I love organising. I love being organised.
My RMIT jewellery drawers have been consolidated and reorganised. Each piece is now wrapped in acid-free paper and in a little zip-lock bag with a photo of the piece for easy identification – nothing worse than having to unwrap everything to find the one piece you’re looking for.
As part of this exercise, I’ve decided which pieces are candidates for recycling and reworking – I’ll write more about that another time.
So I’ve posted a story about each of the making projects in my second year at RMIT (in 2005).
On to Year 3 in the near future.
Before I move on to third year pieces, a little mention of the year-end exhibition.
As I wrote in my Year 1 exhibition post, at RMIT second and first year students are required to take part in a year-end exhibition. And this year our group had naming rights – not as easy as you’d imagine!
Our exhibition was called ‘Construct‘ and was at the RMIT Faculty of Arts Gallery. Organising it required more effort than we could have imagined! The bump-in (‘professional’ term for the setting up of the exhibition in the gallery space) took our class two days of work in the gallery; and we couldn’t have done it without the extensive work of Mark Edgoose (lecturer) and Jason Wade (technician).
There was no book or catalogue made for the show; and I am quite disappointed that I cannot find the invitation anywhere (if anyone has one, please do send me a scan of it!).
So instead, I shall share two new photographs of the teapot that nearly killed me, after it was silver-plated.
Maybe I could cut the unsatisfactory handle off the top of the teapot (even though that was one hell of a soldering feat!) and make the ‘bowl’ into something more useful … I don’t like to see so much metal wasted (especially as I don’t display it), and I had so many beautiful ideas at the time of the project that I could perhaps resurrect.
If you’re an RMIT alumni, what have you done with your teapot??
Second year, second semester, Enamelling, project #2: Enamelling in the round
For this project we were to enamel a piece with volume, size … taking us from being essentially two-dimensional to three-dimensional.
Due to the time and effort I’d put into the first project, I took the second project a bit more efficiently.
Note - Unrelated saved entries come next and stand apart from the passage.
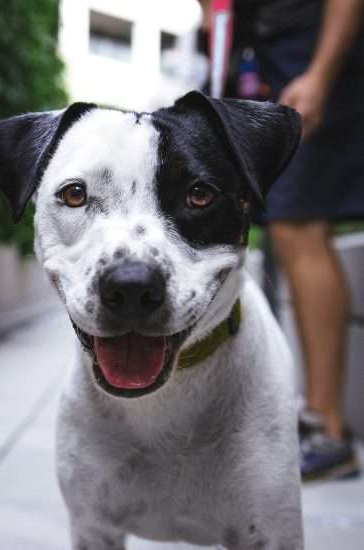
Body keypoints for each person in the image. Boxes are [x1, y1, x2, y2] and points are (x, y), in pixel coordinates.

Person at [203, 0, 364, 481]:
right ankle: (303, 420)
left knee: (299, 224)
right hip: (266, 59)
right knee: (276, 224)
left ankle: (328, 431)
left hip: (314, 59)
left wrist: (319, 74)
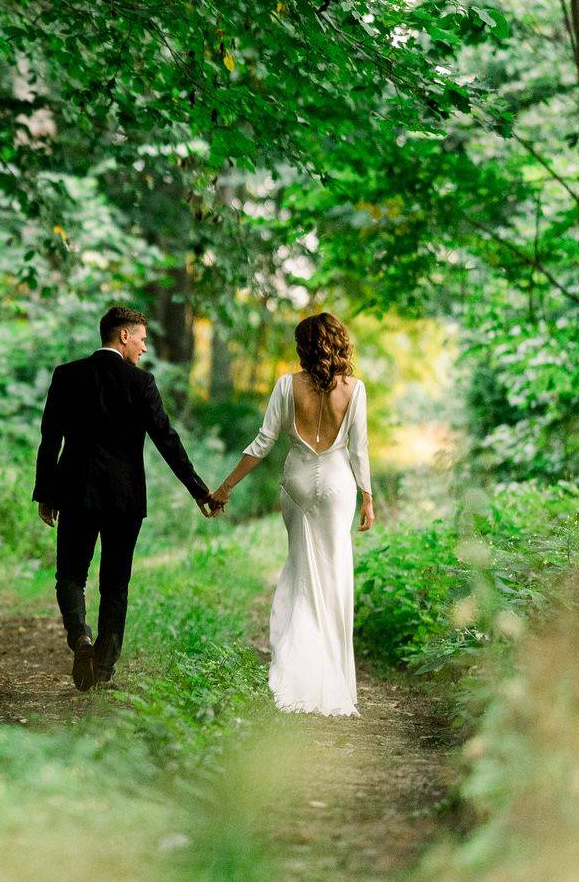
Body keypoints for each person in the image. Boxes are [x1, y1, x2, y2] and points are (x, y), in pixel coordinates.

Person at [34, 305, 218, 692]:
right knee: (115, 584)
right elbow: (167, 439)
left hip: (76, 494)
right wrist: (198, 490)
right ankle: (102, 668)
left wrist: (46, 494)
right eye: (142, 339)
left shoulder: (67, 375)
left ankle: (80, 639)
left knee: (70, 576)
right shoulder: (141, 383)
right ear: (123, 336)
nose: (144, 348)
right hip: (124, 498)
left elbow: (50, 438)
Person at [209, 312, 374, 716]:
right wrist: (368, 498)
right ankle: (331, 677)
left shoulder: (287, 386)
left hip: (298, 482)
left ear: (304, 347)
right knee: (334, 578)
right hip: (337, 487)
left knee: (300, 574)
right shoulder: (354, 390)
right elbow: (358, 450)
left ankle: (296, 673)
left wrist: (226, 487)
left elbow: (262, 443)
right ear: (338, 343)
I decided to enamel some of the extra rings I’d made from the woven cloisonné panels I’d made in my jewellery project in second semester first year.
The colour was a departure from my blue-based preferences … it isn’t too clear from the images taken at the time, but the interior of the rings is in a startling lime green. As anyone who’s enamelled before would know, any object enamelled needs counter-enamel if the substrate isn’t beefy; so I needed to counter enamel the exterior of the rings in a clear enamel (to make the contrast more obvious).
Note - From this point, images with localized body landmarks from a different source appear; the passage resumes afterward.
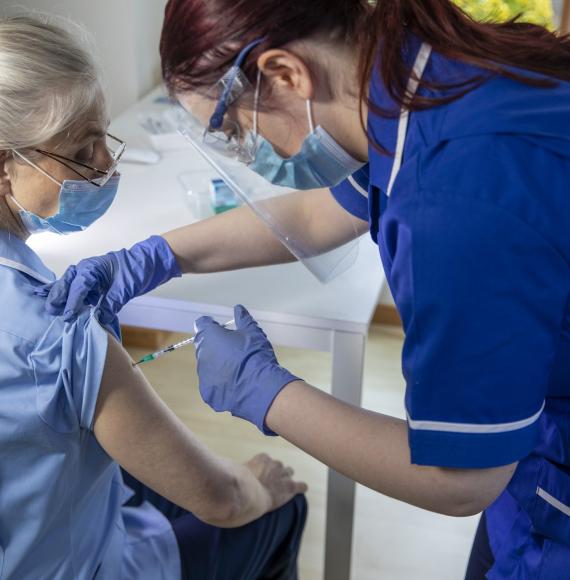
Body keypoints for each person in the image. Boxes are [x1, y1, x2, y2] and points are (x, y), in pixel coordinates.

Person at [45, 0, 570, 578]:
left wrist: (268, 392)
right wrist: (159, 255)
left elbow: (462, 481)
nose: (247, 150)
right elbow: (320, 215)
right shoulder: (414, 75)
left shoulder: (452, 204)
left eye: (233, 128)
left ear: (286, 74)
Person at [0, 15, 308, 580]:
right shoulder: (56, 328)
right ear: (5, 167)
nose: (105, 163)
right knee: (281, 505)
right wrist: (262, 483)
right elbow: (223, 500)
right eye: (79, 149)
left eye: (103, 134)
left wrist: (156, 257)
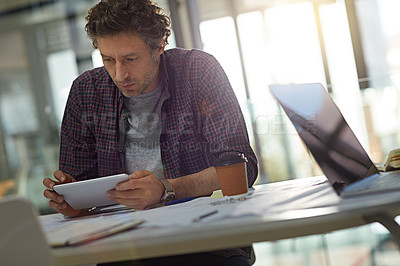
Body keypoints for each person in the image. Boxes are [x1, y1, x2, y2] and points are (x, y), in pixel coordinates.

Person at [43, 0, 258, 265]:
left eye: (130, 59)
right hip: (123, 245)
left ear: (159, 47)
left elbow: (242, 167)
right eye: (108, 60)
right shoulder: (85, 91)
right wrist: (70, 202)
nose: (119, 74)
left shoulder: (199, 71)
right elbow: (79, 187)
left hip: (205, 241)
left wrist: (166, 188)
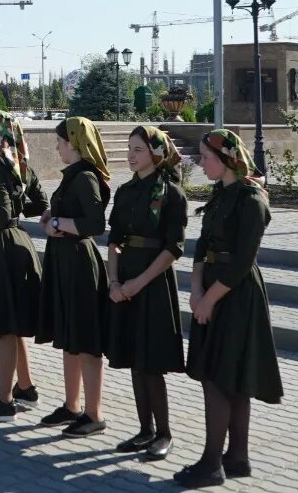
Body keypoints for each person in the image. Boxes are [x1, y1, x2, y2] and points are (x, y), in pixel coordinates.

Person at [176, 129, 283, 488]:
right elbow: (202, 244)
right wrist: (195, 288)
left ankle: (211, 463)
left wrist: (209, 298)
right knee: (227, 378)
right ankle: (236, 457)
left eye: (206, 157)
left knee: (221, 378)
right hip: (213, 288)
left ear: (226, 160)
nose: (200, 162)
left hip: (236, 294)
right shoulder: (222, 194)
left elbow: (242, 261)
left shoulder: (252, 199)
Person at [105, 126, 188, 459]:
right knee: (135, 361)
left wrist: (137, 283)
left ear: (155, 153)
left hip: (153, 283)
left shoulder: (171, 194)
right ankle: (144, 430)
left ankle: (164, 433)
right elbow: (114, 240)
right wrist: (113, 282)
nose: (130, 155)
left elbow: (174, 248)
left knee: (151, 363)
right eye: (129, 149)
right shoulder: (125, 192)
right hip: (123, 281)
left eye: (137, 149)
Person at [0, 113, 47, 422]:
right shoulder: (22, 165)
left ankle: (4, 400)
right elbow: (39, 203)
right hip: (21, 243)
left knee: (4, 324)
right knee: (14, 325)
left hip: (1, 246)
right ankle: (25, 388)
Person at [37, 117, 111, 438]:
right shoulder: (74, 176)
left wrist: (57, 225)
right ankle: (71, 406)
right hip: (66, 261)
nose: (56, 147)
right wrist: (53, 219)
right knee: (71, 336)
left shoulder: (85, 177)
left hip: (80, 263)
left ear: (74, 143)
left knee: (86, 341)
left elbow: (95, 223)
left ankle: (93, 414)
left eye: (60, 142)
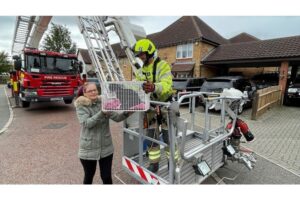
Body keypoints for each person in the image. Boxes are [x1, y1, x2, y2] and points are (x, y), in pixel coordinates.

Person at [132, 38, 180, 173]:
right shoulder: (142, 70)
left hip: (165, 105)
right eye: (139, 55)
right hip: (151, 107)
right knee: (151, 136)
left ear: (150, 52)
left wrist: (154, 87)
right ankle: (154, 164)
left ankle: (173, 162)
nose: (140, 57)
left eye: (142, 54)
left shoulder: (163, 65)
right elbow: (138, 85)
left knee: (168, 136)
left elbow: (167, 85)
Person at [74, 82, 132, 184]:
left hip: (106, 148)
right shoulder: (81, 106)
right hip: (88, 149)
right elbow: (87, 123)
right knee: (88, 176)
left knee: (106, 177)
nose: (93, 92)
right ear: (84, 93)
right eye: (90, 91)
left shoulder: (104, 103)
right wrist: (102, 113)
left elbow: (117, 118)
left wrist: (129, 111)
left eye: (95, 90)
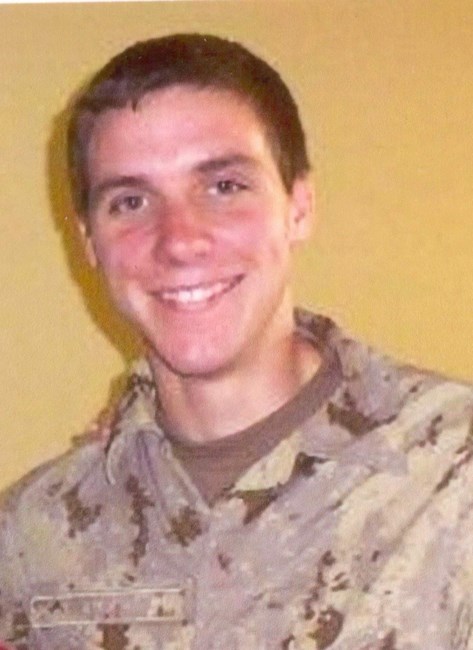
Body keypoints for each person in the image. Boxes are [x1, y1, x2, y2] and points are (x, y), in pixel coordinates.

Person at [1, 33, 472, 650]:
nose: (179, 240)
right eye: (131, 201)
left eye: (224, 186)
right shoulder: (30, 539)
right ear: (90, 242)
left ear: (299, 205)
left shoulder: (451, 474)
Of course a viewer wouldn’t know about the green enamel on the inside of a worn ring … I like these kinds of hidden secrets.
The elective I took in second semester second year was Enamelling, as I had enjoyed it so much in first year.
Second year, second semester, Enamelling, project #1: ‘Champleve‘
Champleve is enamelling into a recess in metal – which can be created either by carving, etching or layer soldering (with high temperature, IT, solder).
For this project I took for inspiration a photograph I had taken of a plane tree in winter – one of the iconic Melbourne images in my opinion (especially as I worked in the city, and they’re everywhere).
Each component was made of two layers of fine silver, the top layer saw-pierced and soldered to the bottom layer.
The shape in the top layer is derived from the photograph – below. The pieces were rivetted together.
I don’t really think this is a successful piece: the rivets do not seem robust enough, the fitting isn’t robust enough for the weight of the piece, and the articulation of the rivets isn’t ideal. Perhaps this is a contender for a re-working?
… last post in this series: RMIT Year 2, Semester 2, Silversmithing …
The major project for Silversmithing this semester was …. drumroll please … the teapot.
I have said this before many times, and will say it one last time: this project almost killed me. Metaphorically of course … well, psychologically it was a very near miss! It thoroughly exhausted me and very near defeated my will to continue with the program.
Why? At the start of the project, to be truthful it was even during the holidays before the semester started (nerd much?) that I started the research for this project. I was really excited; I wanted to make something wonderful. I jinxed myself essentially. I did so much reading and research that I lost touch with my own original spark – I had polluted my mind with the ideas of so many others.
This meant that the design process for this project was utterly torturous for me. It didn’t go very well at all. I struggled to find my own voice. I couldn’t even find ideas for concept or feature. In desperation I turned to a design trick my jewellery lecturer had taught me in first year – just draw quick doodles based on primary shapes and see what comes of it.
Below is the image that finally unlocked a design for me. It’s quite beautiful – the trails of electrons and protons as atoms are split apart.
It was getting so far into the semester that I really had to start actually making something, anything.
After playing around with shapes I eventually settled on the one at the bottom of the below group. Looking back at my visual diary of the time, many of the shapes strike me as quite beautiful. So I can’t be as terrible as I thought at the time!